For the data representation labels we need to first find the top UK health datasets. This is done by looking for commonly mentioned datasets in publications associated with the tech grants.
Running
python nutrition_labels/finding_tech_grant_refs.py
will find all the PMIDs of publications which acknowledge any grant numbers in the tech grant we identified from the ensemble model (given in 'data/processed/ensemble/200907/ensemble_results.csv'). We found that 1138 of the 1790 tech grants (64%) were acknowledged in publications.
Then it uses the EPMC client to get all the references from each of these publications.
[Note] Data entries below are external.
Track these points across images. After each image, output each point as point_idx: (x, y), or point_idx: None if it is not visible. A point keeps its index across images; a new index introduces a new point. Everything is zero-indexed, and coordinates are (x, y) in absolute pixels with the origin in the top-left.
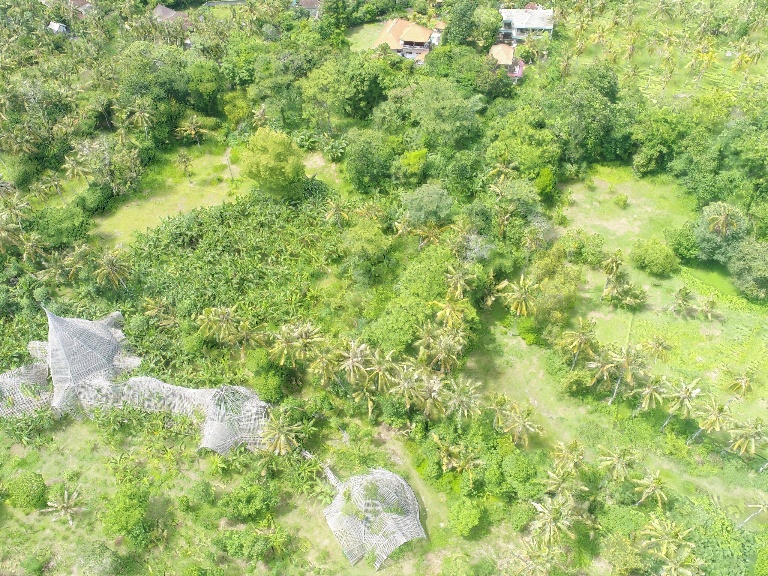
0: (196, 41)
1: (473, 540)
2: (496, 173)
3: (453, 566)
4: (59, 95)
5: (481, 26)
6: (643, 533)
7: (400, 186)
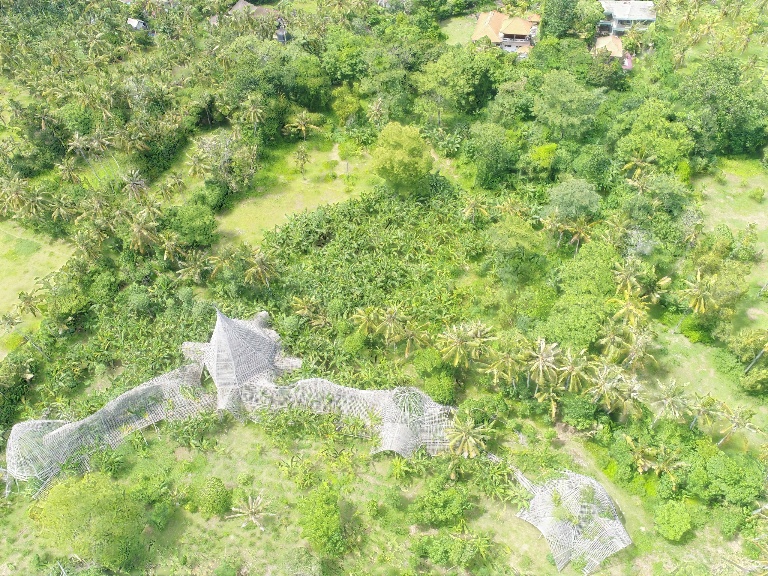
0: (299, 35)
1: (679, 544)
2: (631, 167)
3: (681, 572)
4: (161, 91)
5: (584, 18)
6: None
7: (527, 181)
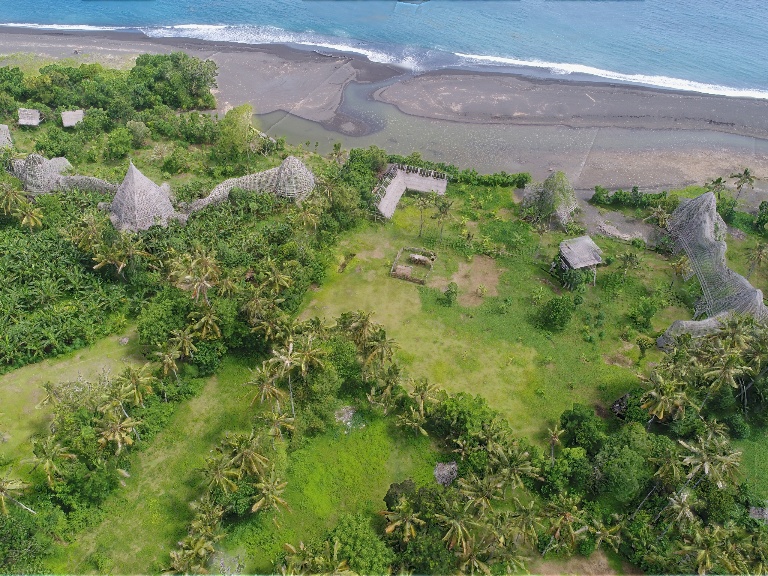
0: None
1: None
2: None
3: None
4: None
5: None
6: None
7: None
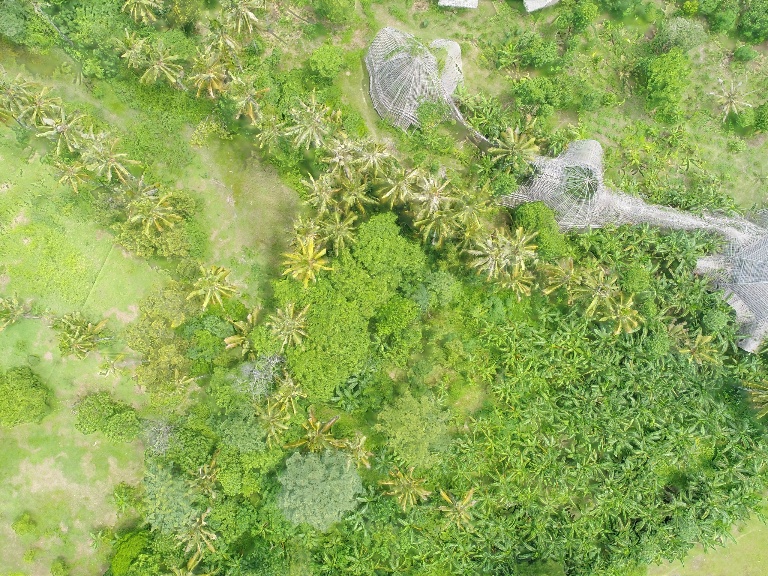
0: None
1: None
2: (199, 575)
3: (342, 2)
4: None
5: None
6: (159, 6)
7: None
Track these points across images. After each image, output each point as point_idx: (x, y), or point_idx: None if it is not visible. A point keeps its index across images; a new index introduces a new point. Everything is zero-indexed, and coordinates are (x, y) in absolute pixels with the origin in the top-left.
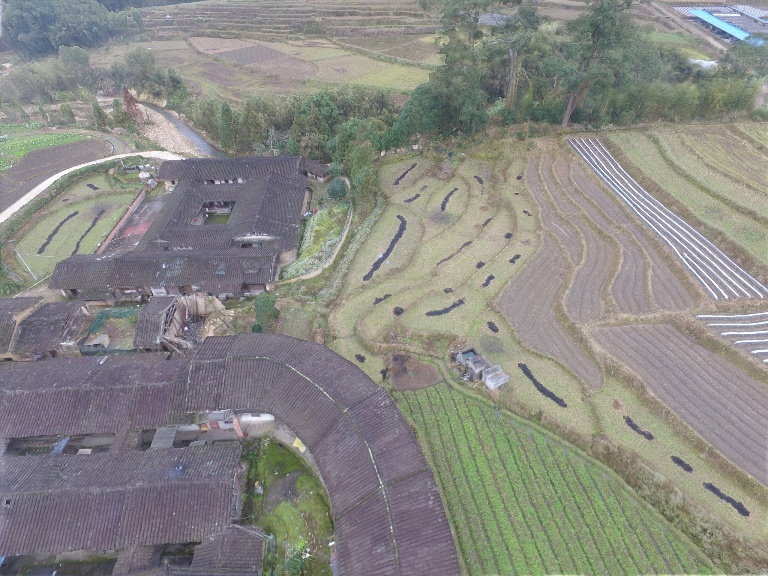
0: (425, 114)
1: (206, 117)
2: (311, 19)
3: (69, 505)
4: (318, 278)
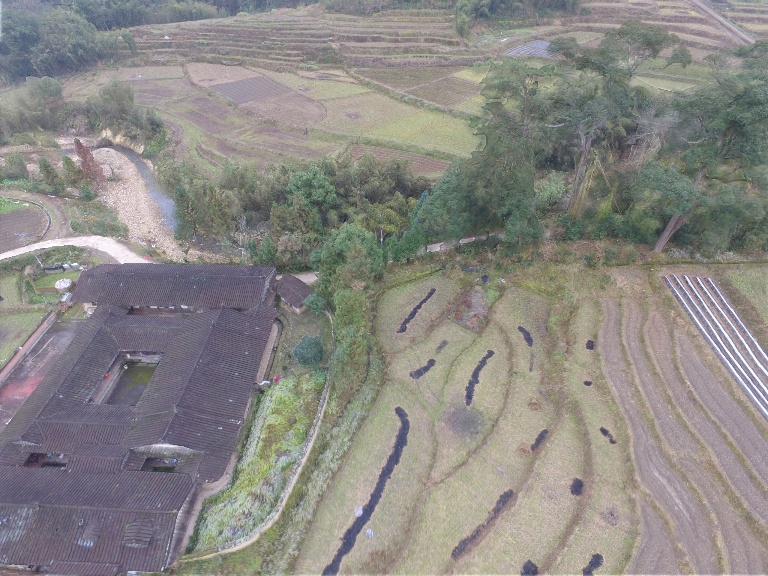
0: (451, 219)
1: (171, 186)
2: (327, 45)
3: None
4: (251, 551)
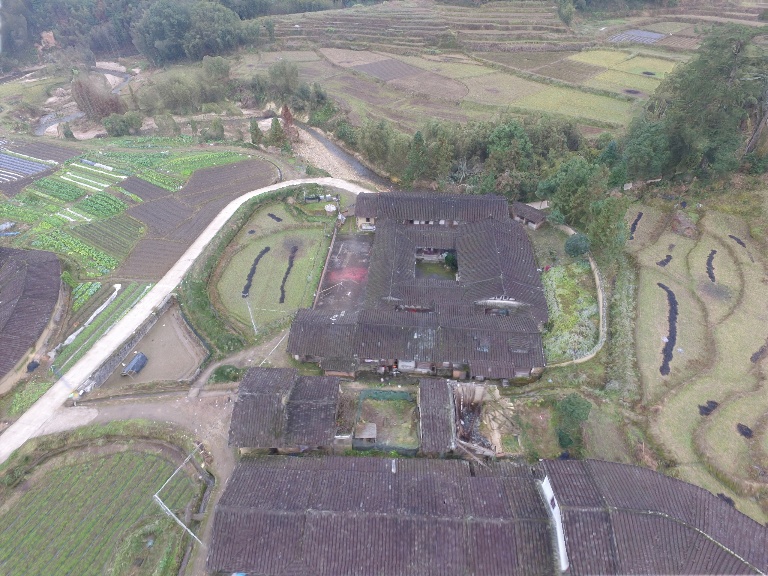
0: (656, 156)
1: (374, 141)
2: (446, 32)
3: None
4: (593, 363)
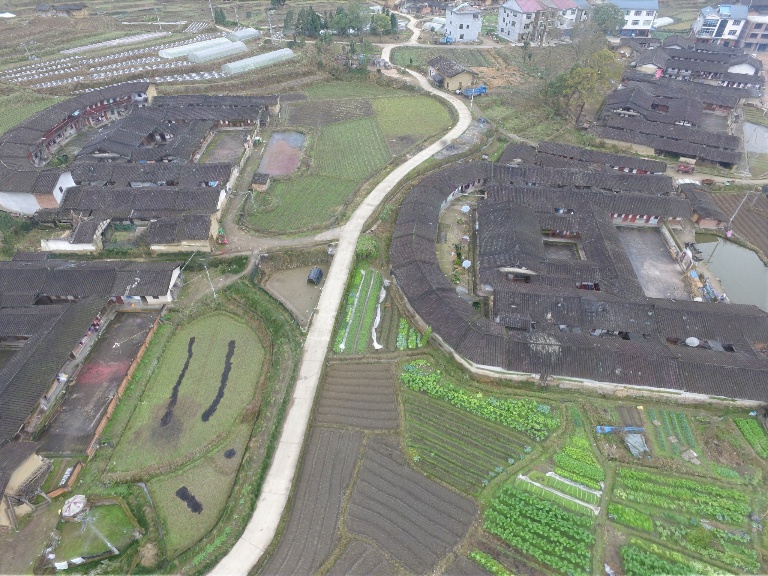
0: None
1: None
2: None
3: None
4: None
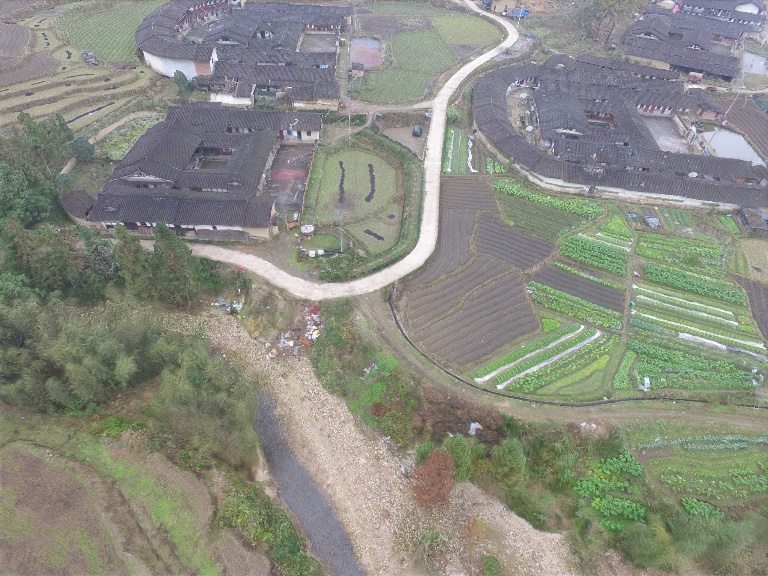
0: None
1: None
2: None
3: None
4: None
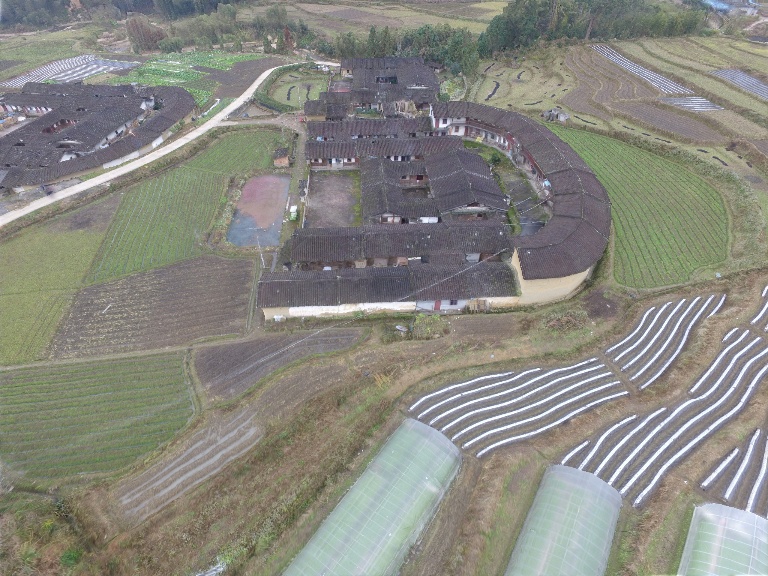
0: (500, 33)
1: (345, 44)
2: None
3: (398, 143)
4: None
This creates two useful outputs - data/processed/top_health_datasets/tech_grants_references_dict_2020-09-16.json information about each of the references found, and data/processed/top_health_datasets/tech_grants_reference_ids_counter_2020-09-16.json a counter of how many times each reference was found.
This data is then used to find the most common health data sets by first running:
python nutrition_labels/finding_most_common_references.py
This uses data extracted from EPMC (data/processed/top_health_datasets/tech_grants_references_dict_2020-09-16.json and data/processed/top_health_datasets/tech_grants_reference_ids_counter_2020-09-16.json) which has all the references from all the papers produced from tech grants.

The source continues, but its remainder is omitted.